*Brief:* What lines below contain the word "compared"? Please pull each one out.

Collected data

○ ○ ○ ○ ○ ○ ○

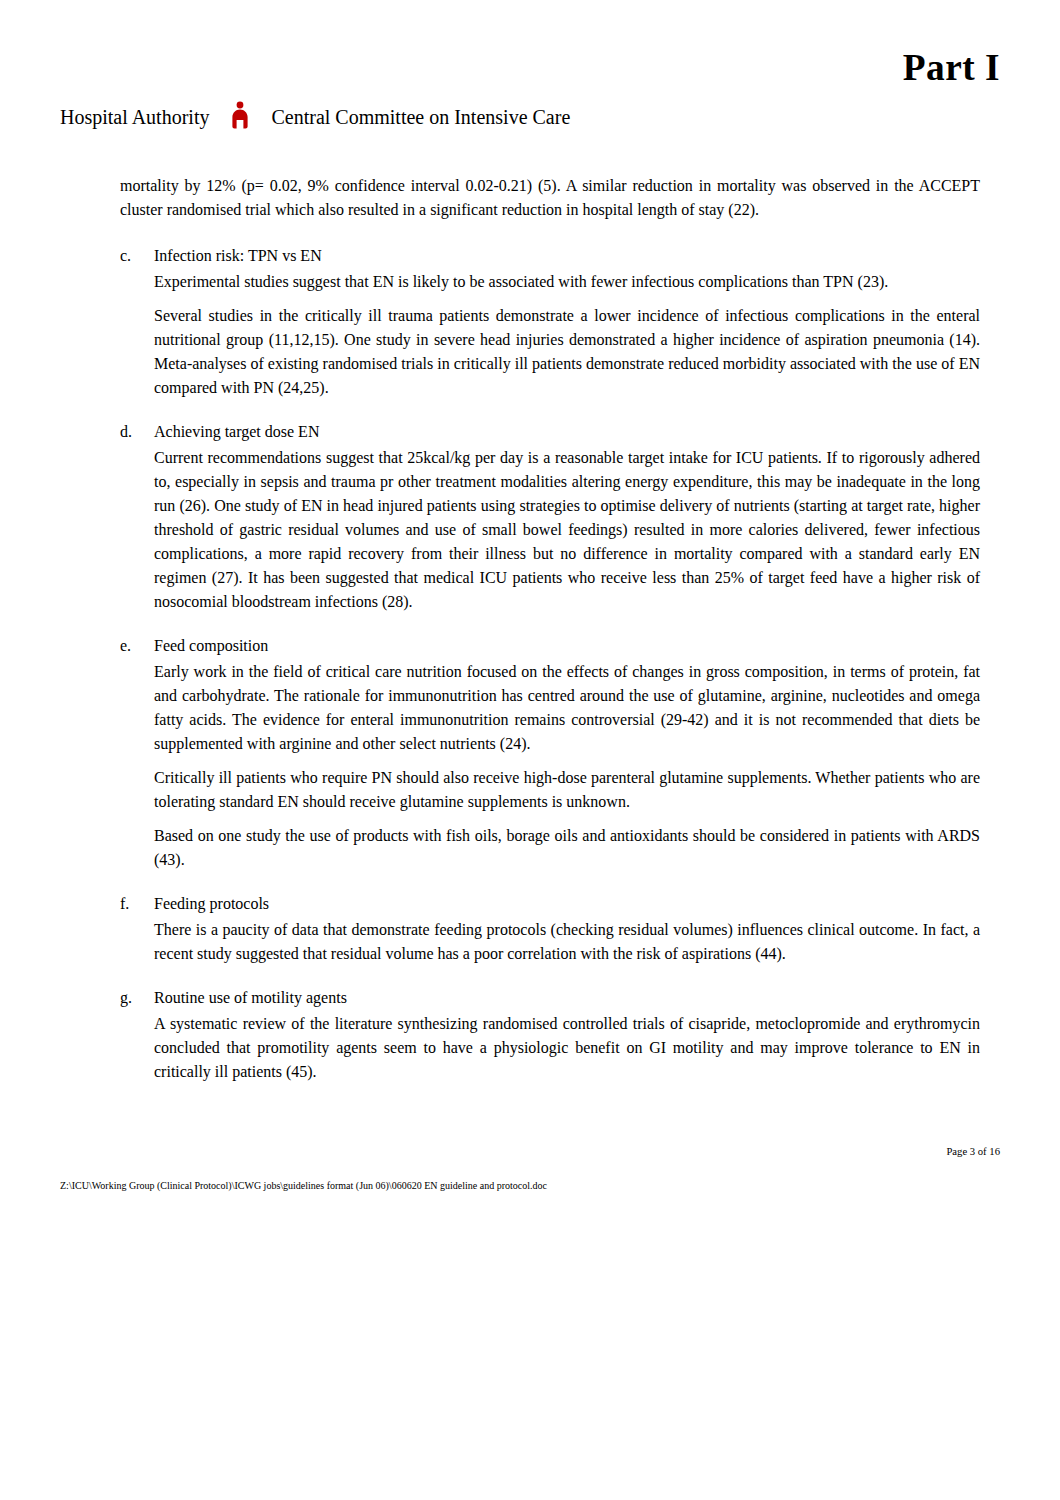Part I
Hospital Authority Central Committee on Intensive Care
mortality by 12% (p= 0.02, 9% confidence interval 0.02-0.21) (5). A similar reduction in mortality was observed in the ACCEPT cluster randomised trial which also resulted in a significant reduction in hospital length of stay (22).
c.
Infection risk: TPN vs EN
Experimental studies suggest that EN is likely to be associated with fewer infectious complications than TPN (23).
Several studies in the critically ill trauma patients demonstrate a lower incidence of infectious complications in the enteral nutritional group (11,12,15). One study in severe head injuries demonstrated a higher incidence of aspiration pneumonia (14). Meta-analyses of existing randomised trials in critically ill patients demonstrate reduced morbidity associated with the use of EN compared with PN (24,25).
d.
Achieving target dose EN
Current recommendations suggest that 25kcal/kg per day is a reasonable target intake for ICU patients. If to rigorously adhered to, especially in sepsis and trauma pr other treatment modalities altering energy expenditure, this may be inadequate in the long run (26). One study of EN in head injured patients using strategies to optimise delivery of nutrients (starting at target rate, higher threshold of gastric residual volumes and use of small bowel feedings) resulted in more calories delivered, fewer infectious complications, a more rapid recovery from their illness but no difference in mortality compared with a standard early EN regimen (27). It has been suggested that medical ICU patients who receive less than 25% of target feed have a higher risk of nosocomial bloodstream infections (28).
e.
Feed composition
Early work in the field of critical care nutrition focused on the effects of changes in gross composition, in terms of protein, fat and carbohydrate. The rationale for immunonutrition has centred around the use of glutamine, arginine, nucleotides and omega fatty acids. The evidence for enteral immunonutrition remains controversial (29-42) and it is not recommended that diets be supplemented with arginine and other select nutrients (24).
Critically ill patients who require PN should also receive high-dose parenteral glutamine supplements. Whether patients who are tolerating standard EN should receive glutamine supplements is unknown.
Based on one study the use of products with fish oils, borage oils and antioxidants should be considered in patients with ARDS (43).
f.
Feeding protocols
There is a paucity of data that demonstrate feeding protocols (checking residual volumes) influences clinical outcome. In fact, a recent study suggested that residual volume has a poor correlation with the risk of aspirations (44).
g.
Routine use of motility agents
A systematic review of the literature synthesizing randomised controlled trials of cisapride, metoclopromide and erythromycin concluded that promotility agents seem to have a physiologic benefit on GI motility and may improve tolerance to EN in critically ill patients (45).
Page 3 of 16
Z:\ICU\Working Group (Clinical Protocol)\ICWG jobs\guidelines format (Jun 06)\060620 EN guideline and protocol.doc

○ ○ ○ ○ ○ ○ ○

*The answer:*
Several studies in the critically ill trauma patients demonstrate a lower incidence of infectious complications in the enteral nutritional group (11,12,15). One study in severe head injuries demonstrated a higher incidence of aspiration pneumonia (14). Meta-analyses of existing randomised trials in critically ill patients demonstrate reduced morbidity associated with the use of EN compared with PN (24,25).
Current recommendations suggest that 25kcal/kg per day is a reasonable target intake for ICU patients. If to rigorously adhered to, especially in sepsis and trauma pr other treatment modalities altering energy expenditure, this may be inadequate in the long run (26). One study of EN in head injured patients using strategies to optimise delivery of nutrients (starting at target rate, higher threshold of gastric residual volumes and use of small bowel feedings) resulted in more calories delivered, fewer infectious complications, a more rapid recovery from their illness but no difference in mortality compared with a standard early EN regimen (27). It has been suggested that medical ICU patients who receive less than 25% of target feed have a higher risk of nosocomial bloodstream infections (28).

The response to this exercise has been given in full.